• [TO-DO ITEM]
Copy out each line below that contains the string "play". Only matches with the same uppercase and lowercase letters count.

○ ○ ○ ○ ○

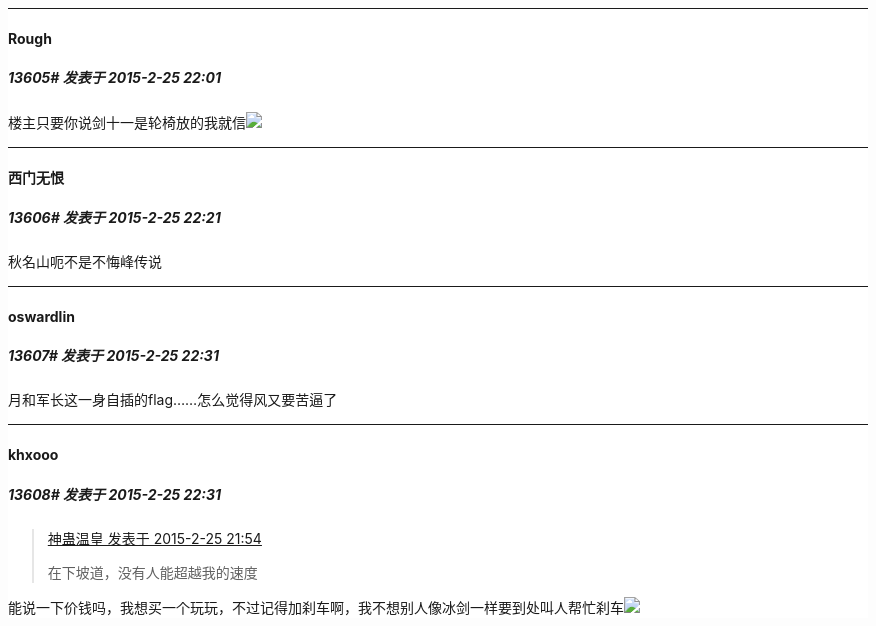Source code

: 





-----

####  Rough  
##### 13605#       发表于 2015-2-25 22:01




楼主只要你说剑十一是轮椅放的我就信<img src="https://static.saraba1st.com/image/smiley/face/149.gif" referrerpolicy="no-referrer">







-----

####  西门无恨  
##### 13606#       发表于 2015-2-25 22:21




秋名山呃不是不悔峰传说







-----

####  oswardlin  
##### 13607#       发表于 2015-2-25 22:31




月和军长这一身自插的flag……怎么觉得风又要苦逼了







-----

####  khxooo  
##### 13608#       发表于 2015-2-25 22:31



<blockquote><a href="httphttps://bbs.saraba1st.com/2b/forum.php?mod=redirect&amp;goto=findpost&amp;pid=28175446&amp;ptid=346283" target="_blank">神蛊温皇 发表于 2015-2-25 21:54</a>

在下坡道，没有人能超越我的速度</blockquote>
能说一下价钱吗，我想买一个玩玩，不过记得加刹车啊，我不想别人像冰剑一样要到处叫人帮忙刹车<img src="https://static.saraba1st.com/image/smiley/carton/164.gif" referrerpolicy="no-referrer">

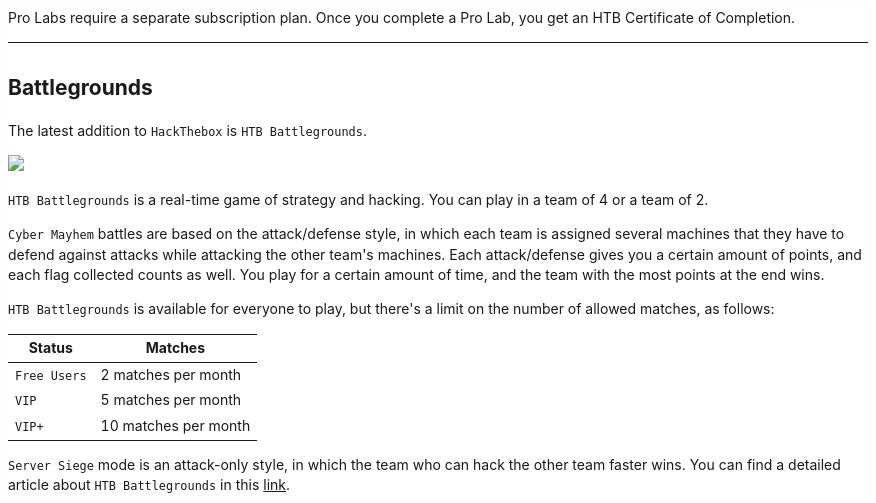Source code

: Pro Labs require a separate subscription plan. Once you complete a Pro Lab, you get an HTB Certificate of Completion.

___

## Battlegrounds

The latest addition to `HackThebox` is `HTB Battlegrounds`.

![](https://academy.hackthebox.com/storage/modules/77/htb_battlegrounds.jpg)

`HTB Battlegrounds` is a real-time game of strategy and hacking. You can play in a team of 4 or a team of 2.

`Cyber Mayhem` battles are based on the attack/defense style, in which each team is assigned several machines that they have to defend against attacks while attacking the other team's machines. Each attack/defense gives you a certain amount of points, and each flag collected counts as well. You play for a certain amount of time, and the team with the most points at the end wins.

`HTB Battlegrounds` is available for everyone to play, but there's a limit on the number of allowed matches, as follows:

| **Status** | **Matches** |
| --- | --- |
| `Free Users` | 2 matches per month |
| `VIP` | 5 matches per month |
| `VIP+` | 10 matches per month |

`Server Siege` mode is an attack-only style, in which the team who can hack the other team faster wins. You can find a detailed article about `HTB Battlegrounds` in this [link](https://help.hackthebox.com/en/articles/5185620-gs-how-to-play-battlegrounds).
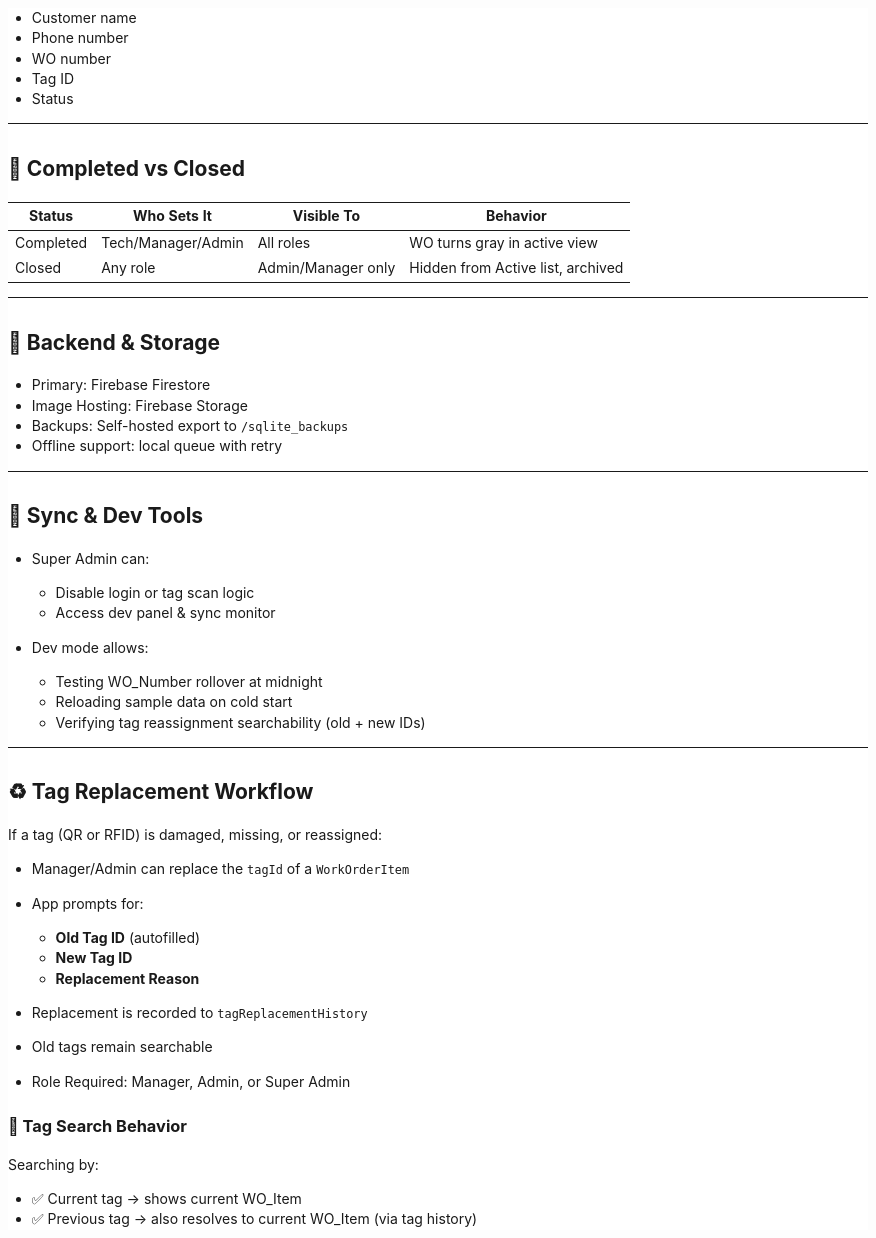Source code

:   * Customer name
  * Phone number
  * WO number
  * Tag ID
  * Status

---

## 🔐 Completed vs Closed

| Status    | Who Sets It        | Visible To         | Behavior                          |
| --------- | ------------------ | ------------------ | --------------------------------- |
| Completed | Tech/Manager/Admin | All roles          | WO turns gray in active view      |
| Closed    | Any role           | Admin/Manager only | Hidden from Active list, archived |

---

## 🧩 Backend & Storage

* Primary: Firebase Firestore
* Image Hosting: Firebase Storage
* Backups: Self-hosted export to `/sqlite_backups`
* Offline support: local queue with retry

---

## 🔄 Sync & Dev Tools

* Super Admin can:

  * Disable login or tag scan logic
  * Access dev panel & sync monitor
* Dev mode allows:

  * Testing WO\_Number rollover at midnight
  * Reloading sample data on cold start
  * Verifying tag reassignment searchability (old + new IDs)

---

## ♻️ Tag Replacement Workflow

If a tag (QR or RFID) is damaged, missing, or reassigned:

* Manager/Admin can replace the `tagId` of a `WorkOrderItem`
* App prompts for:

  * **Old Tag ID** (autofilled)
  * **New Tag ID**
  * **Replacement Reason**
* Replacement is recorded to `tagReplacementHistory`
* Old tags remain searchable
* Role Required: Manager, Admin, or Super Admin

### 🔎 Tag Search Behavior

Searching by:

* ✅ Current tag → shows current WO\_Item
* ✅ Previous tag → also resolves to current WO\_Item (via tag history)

○ ○ ○ ○ ○

• [RESPONSE]
`HTB Battlegrounds` is a real-time game of strategy and hacking. You can play in a team of 4 or a team of 2.
`Cyber Mayhem` battles are based on the attack/defense style, in which each team is assigned several machines that they have to defend against attacks while attacking the other team's machines. Each attack/defense gives you a certain amount of points, and each flag collected counts as well. You play for a certain amount of time, and the team with the most points at the end wins.
`HTB Battlegrounds` is available for everyone to play, but there's a limit on the number of allowed matches, as follows:
`Server Siege` mode is an attack-only style, in which the team who can hack the other team faster wins. You can find a detailed article about `HTB Battlegrounds` in this [link](https://help.hackthebox.com/en/articles/5185620-gs-how-to-play-battlegrounds).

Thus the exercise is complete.